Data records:
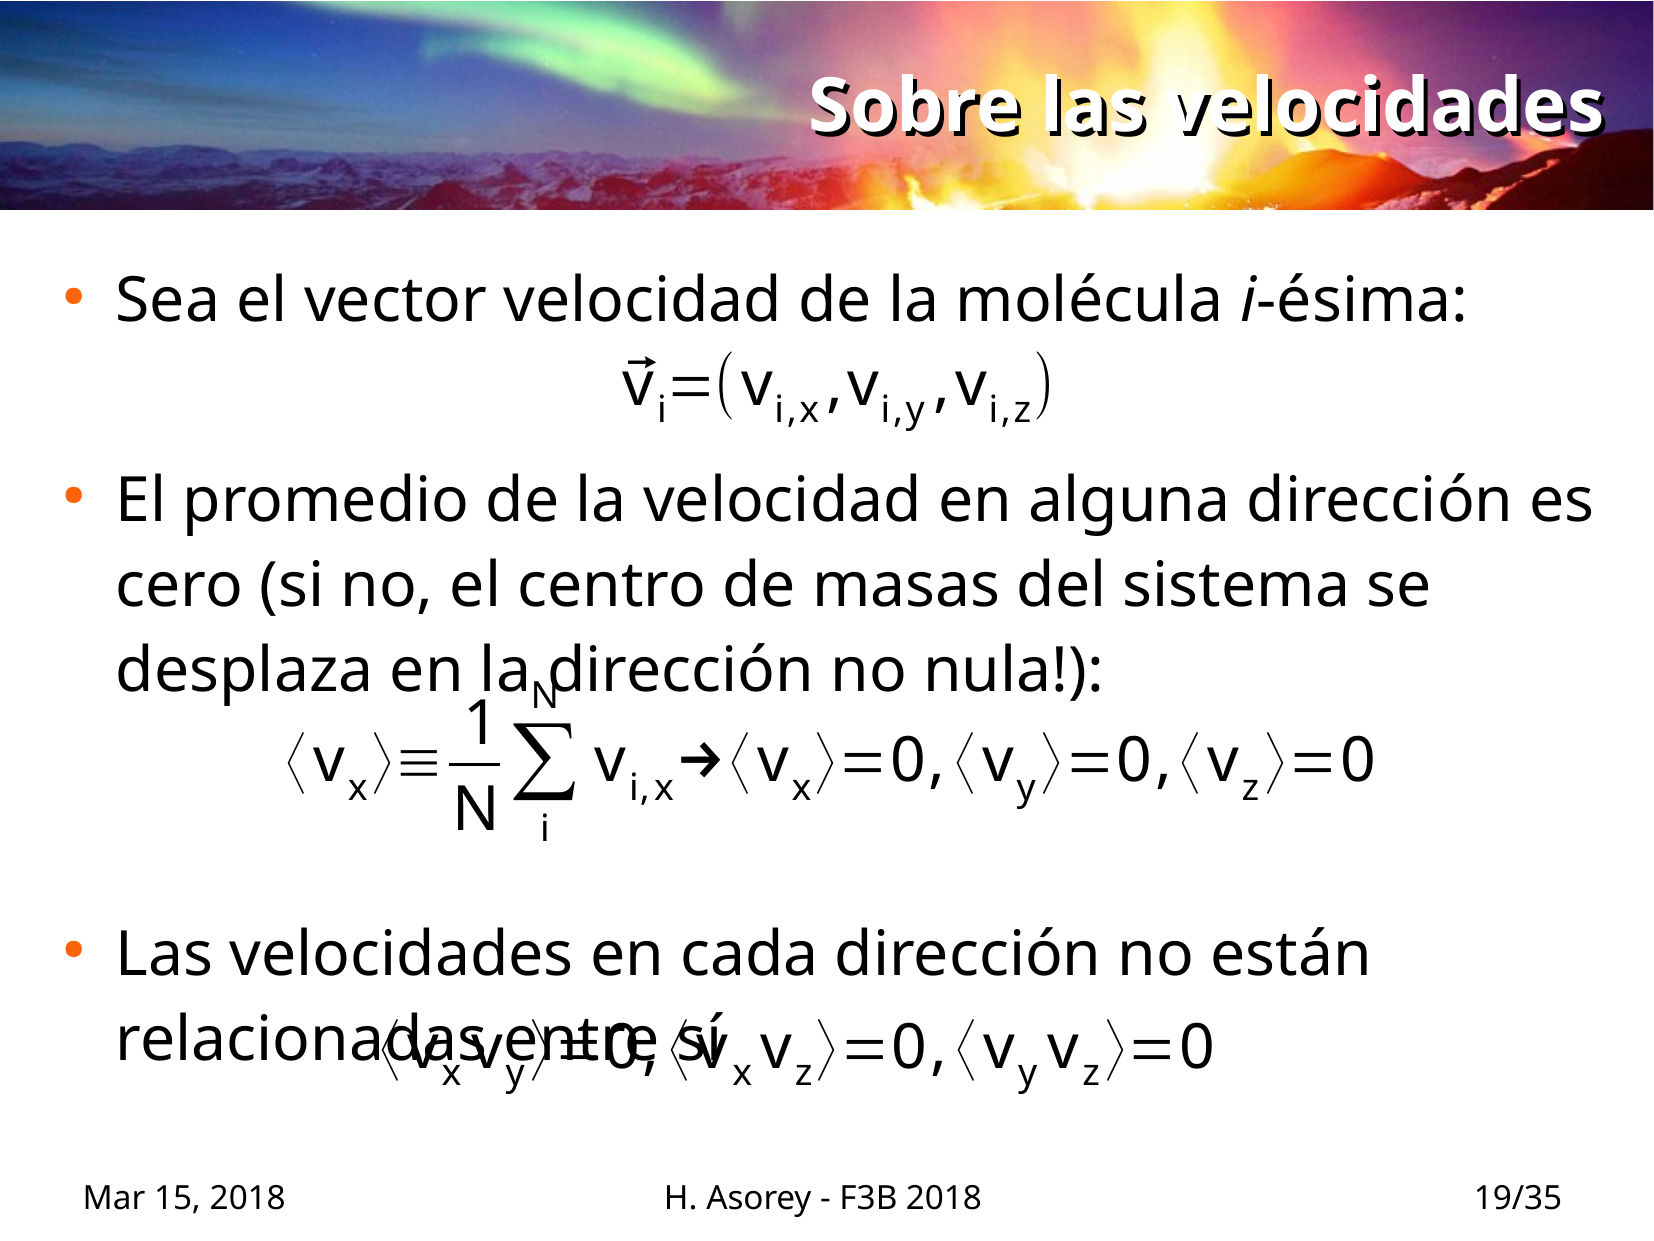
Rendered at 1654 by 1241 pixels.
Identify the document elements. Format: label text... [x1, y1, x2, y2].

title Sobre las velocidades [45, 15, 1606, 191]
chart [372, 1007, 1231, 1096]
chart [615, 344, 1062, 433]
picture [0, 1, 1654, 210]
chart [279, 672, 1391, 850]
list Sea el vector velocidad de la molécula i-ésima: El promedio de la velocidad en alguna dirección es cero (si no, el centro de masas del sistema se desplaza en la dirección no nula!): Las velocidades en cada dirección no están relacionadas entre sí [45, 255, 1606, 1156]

**SHORT PROBLEM:** Convert the lines of every item above into a JSON list of strings, one string per line, leaving out blank lines and the pictures.

**TASK OUTPUT:**
[
  "Rendered at 1654 by 1241 pixels.",
  "Identify the document elements. Format: label text... [x1, y1, x2, y2].",
  "title Sobre las velocidades [45, 15, 1606, 191]",
  "chart [372, 1007, 1231, 1096]",
  "chart [615, 344, 1062, 433]",
  "picture [0, 1, 1654, 210]",
  "chart [279, 672, 1391, 850]",
  "list Sea el vector velocidad de la molécula i-ésima: El promedio de la velocidad en alguna dirección es cero (si no, el centro de masas del sistema se desplaza en la dirección no nula!): Las velocidades en cada dirección no están relacionadas entre sí [45, 255, 1606, 1156]"
]